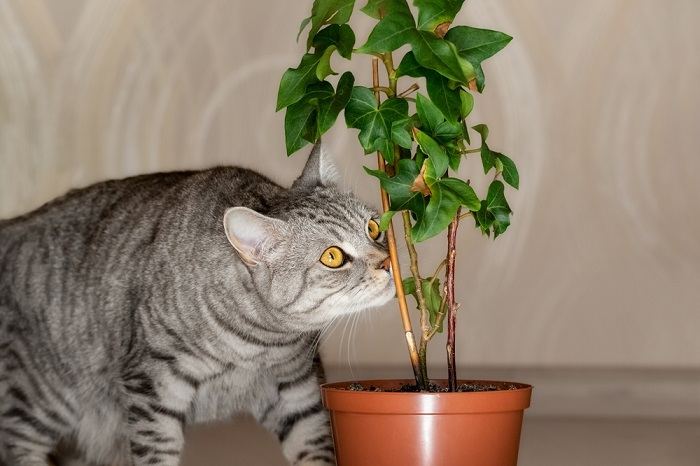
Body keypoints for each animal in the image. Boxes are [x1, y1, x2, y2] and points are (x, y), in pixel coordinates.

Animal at [0, 143, 394, 466]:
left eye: (374, 228)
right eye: (333, 257)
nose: (387, 262)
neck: (260, 343)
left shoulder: (298, 392)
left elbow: (315, 449)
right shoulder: (155, 386)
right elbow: (157, 455)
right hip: (42, 397)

※

* ASSIGNED TASK:
Only the pictures are dropped when you print the material; everything else is copied exactly.

* SOLUTION FOR THIS EXERCISE:
Body keypoints for each animal in the image. Boxes are [x1, y1, x2, y2] and points are (x, y), in pixel coordinates.

Animal at [0, 143, 394, 466]:
left eye: (374, 228)
right eye: (333, 257)
nose: (387, 262)
neck: (260, 343)
left shoulder: (298, 392)
left elbow: (315, 449)
right shoulder: (155, 386)
right elbow: (157, 455)
right hip: (42, 397)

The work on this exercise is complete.